Cost-Based Optimization
Because queries can have complex execution steps behind them with multiple paths to achieving the result, one neat thing that was added to the relational database was cost-based optimization. This takes the control of “how” a query is resolved away from the developer and instead the relational database server works this out at runtime using a complex series of algorithms. This was hugely important for simplifying the use of relational databases. But it is bad for predictability.

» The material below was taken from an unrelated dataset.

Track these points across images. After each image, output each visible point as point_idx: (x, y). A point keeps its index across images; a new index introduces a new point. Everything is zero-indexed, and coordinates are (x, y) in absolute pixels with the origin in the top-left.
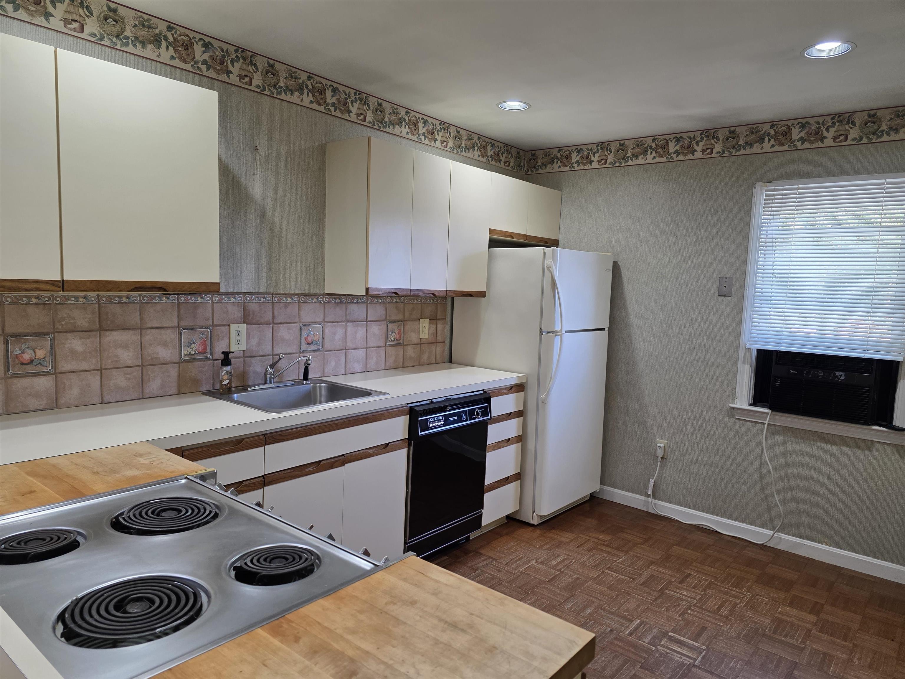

Cost-based optimization can get it wrong. It is much less common now than ten years ago, but every DBA has still come across cases when the optimizer chooses the wrong “query plan” and the query execution takes a long time for seemingly no reason. But worse for predictability is that cost-based optimization is dynamic and looks at a lot of factors at run time to determine which plan is best. These factors can change meaning that query performance can change (often without any external schema/code modifications). This dynamic ability can cause headaches to DBAs who are often tasked with resolving performance issues when suddenly the database is “going slow”.
Example:
Ok let’s take a real world look at this problem. I have gathered some stats from a real, production (SQL Server) relational database. This database is around 500GB in size and processes ~700 transactions per second 24 x 7. This data is just a couple of minutes of captured activity.
The first graph I am showing here is the # of queries based on resource usage. To simplify things resource usage in my example = CPU TIME + # READS + # WRITES.
Because queries in relational databases can have vastly different resource usage profiles, we get a very wide distribution of resource usage by query (note the logarithmic scale).
We can see that most of the queries executing on this database use <50 “resources” (CPU + DISK) but at the same time a smaller number of queries can use anything up to 22750 x this. That is a massive distribution.
Problems with predictability can start to occur when a number of high resource queries randomly end up running concurrently. This restricts resources available to other queries and therefore the execution times of other queries execute at that time are affected.
We can see this by looking at the execution duration of ONLY the queries that have used 50 resources (CPU+DISK) or less. They have a similar resource usage profile, so in theory they should all have a similar execution duration, right?
Unfortunately no. This graph is showing the execution times for only the queries that used 50 resources or less. While we can see that most of these queries executed in 100ms or less, many of these queries took a lot longer than this. In fact there was a wide distribution up to 5297 x this base execution time (529 seconds). All these queries used roughly the same amount of server resources yet their execution times were massively different.
The reasons for this could be many. Firstly, it could be resource contention. Many of the queries taking longer could be doing so because they are being executed at the same time as a number of high resource queries. Or alternatively, it could be because of resource concurrency issues. These queries may be delayed because they are waiting for blocking queries to complete. Or it could be because of internal database management issues (indexes updating), or it could be due to concurrent disk issues (log backups, check-pointing) and so on and so on.
These are in fact all issues that DBAs deal with and investigate on a daily basis. The best you can do is to try and optimize as many of the reoccurring queries as possible. However, in doing this it still isn’t possible to accurately predict performance at run time, or ensure consistency of execution time at run time. This is bad news when you are trying to use the relational database as a platform for applications where consistency of performance is paramount.